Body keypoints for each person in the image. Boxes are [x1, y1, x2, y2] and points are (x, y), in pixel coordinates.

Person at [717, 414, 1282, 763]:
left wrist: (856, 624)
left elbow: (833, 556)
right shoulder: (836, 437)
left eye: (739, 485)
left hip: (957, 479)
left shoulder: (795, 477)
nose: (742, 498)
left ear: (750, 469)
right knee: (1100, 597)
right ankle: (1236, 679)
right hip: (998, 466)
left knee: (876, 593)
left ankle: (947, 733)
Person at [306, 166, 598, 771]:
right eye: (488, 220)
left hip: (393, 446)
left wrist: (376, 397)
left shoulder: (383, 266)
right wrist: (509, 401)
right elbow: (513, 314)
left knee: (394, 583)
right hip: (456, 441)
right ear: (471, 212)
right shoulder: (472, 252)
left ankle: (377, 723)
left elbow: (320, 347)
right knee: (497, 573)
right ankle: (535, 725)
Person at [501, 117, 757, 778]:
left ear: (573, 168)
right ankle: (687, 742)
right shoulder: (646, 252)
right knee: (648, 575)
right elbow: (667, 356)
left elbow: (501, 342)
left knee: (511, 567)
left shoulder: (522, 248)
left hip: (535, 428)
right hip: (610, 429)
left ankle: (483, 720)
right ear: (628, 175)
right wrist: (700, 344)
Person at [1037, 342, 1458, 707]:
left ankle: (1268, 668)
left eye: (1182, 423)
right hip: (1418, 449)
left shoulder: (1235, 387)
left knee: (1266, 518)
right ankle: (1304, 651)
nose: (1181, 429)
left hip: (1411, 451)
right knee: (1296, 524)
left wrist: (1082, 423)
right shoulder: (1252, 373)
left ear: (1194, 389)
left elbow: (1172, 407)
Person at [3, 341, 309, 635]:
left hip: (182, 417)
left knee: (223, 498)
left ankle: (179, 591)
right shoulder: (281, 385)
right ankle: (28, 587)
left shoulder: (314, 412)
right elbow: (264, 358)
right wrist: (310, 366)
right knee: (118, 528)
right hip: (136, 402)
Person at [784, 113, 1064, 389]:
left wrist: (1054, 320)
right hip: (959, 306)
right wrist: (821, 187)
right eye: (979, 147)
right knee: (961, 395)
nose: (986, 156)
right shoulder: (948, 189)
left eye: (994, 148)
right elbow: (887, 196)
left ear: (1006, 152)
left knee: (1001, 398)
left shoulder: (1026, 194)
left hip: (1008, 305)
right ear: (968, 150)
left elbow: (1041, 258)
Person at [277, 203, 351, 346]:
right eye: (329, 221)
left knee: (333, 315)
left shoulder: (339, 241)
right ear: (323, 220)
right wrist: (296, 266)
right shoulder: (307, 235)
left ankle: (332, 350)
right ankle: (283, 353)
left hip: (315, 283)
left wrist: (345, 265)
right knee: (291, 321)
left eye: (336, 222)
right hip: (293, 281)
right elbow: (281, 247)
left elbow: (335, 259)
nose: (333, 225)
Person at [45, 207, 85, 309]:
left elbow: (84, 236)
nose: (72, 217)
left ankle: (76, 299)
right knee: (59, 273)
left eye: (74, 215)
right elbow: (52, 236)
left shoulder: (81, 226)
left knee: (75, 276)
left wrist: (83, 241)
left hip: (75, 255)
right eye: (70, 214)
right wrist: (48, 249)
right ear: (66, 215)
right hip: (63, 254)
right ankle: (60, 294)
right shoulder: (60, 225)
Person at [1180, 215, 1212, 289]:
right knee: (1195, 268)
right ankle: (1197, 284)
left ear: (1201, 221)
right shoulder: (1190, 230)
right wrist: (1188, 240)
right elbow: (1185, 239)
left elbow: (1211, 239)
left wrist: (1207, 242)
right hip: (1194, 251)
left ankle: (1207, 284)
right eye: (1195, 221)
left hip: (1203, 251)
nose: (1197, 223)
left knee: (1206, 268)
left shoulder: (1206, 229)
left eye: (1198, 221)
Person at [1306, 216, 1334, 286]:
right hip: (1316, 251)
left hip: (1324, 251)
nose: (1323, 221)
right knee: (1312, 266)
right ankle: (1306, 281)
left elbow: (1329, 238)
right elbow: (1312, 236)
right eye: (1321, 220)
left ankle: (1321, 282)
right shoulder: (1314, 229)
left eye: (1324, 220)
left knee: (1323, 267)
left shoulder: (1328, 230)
---
- TASK -
All the lines above need to be printed again, exactly.

- OUTPUT FOR THIS EXERCISE -
Body keypoints for each person in the image. Boxes are [x1, y1, x2, y2] and points are (x, y), in pixel coordinates.

Person at [717, 414, 1282, 763]:
left wrist: (856, 624)
left elbow: (833, 556)
right shoulder: (836, 437)
left eye: (739, 485)
left hip: (957, 479)
left shoulder: (795, 477)
nose: (742, 498)
left ear: (750, 469)
right knee: (1100, 597)
right ankle: (1236, 679)
right hip: (998, 466)
left knee: (876, 593)
left ankle: (947, 733)
Person at [306, 166, 598, 771]:
right eye: (488, 220)
left hip: (393, 446)
left wrist: (376, 397)
left shoulder: (383, 266)
right wrist: (509, 401)
right elbow: (513, 314)
left knee: (394, 583)
right hip: (456, 441)
right ear: (471, 212)
right shoulder: (472, 252)
left ankle: (377, 723)
left elbow: (320, 347)
right knee: (497, 573)
right ankle: (535, 725)
Person at [501, 117, 757, 778]:
left ear: (573, 168)
right ankle: (687, 742)
right shoulder: (646, 252)
right knee: (648, 575)
right elbow: (667, 356)
left elbow: (501, 342)
left knee: (511, 567)
left shoulder: (522, 248)
left hip: (535, 428)
right hip: (610, 429)
left ankle: (483, 720)
right ear: (628, 175)
right wrist: (700, 344)
Person at [1037, 342, 1458, 707]:
left ankle: (1268, 668)
left eye: (1182, 423)
right hip: (1418, 449)
left shoulder: (1235, 387)
left knee: (1266, 518)
right ankle: (1304, 651)
nose: (1181, 429)
left hip: (1411, 451)
right knee: (1296, 524)
left wrist: (1082, 423)
right shoulder: (1252, 373)
left ear: (1194, 389)
left elbow: (1172, 407)
Person at [3, 341, 309, 635]:
left hip: (182, 417)
left knee: (223, 498)
left ankle: (179, 591)
right shoulder: (281, 385)
right ankle: (28, 587)
left shoulder: (314, 412)
right elbow: (264, 358)
right wrist: (310, 366)
right knee: (118, 528)
right hip: (136, 402)
Person at [784, 113, 1064, 389]:
left wrist: (1054, 320)
right hip: (959, 306)
right wrist: (821, 187)
right eye: (979, 147)
right knee: (961, 395)
nose: (986, 156)
right shoulder: (948, 189)
left eye: (994, 148)
right elbow: (887, 196)
left ear: (1006, 152)
left knee: (1001, 398)
left shoulder: (1026, 194)
left hip: (1008, 305)
right ear: (968, 150)
left elbow: (1041, 258)
Person at [277, 203, 351, 346]:
right eye: (329, 221)
left knee: (333, 315)
left shoulder: (339, 241)
right ear: (323, 220)
right wrist: (296, 266)
right shoulder: (307, 235)
left ankle: (332, 350)
right ankle: (283, 353)
left hip: (315, 283)
left wrist: (345, 265)
right knee: (291, 321)
left eye: (336, 222)
right hip: (293, 281)
right elbow: (281, 247)
left elbow: (335, 259)
nose: (333, 225)
Person at [45, 207, 85, 309]:
left elbow: (84, 236)
nose: (72, 217)
left ankle: (76, 299)
right knee: (59, 273)
left eye: (74, 215)
right elbow: (52, 236)
left shoulder: (81, 226)
left knee: (75, 276)
left wrist: (83, 241)
left hip: (75, 255)
right eye: (70, 214)
right wrist: (48, 249)
right ear: (66, 215)
right hip: (63, 254)
right ankle: (60, 294)
right shoulder: (60, 225)
Person at [1180, 215, 1212, 289]:
right knee: (1195, 268)
right ankle: (1197, 284)
left ear: (1201, 221)
right shoulder: (1190, 230)
right wrist: (1188, 240)
right elbow: (1185, 239)
left elbow: (1211, 239)
left wrist: (1207, 242)
right hip: (1194, 251)
left ankle: (1207, 284)
right eye: (1195, 221)
left hip: (1203, 251)
nose: (1197, 223)
left knee: (1206, 268)
left shoulder: (1206, 229)
left eye: (1198, 221)
Person at [1306, 216, 1334, 286]:
right hip: (1316, 251)
left hip: (1324, 251)
nose: (1323, 221)
right knee: (1312, 266)
right ankle: (1306, 281)
left elbow: (1329, 238)
right elbow: (1312, 236)
right eye: (1321, 220)
left ankle: (1321, 282)
right shoulder: (1314, 229)
left eye: (1324, 220)
left knee: (1323, 267)
left shoulder: (1328, 230)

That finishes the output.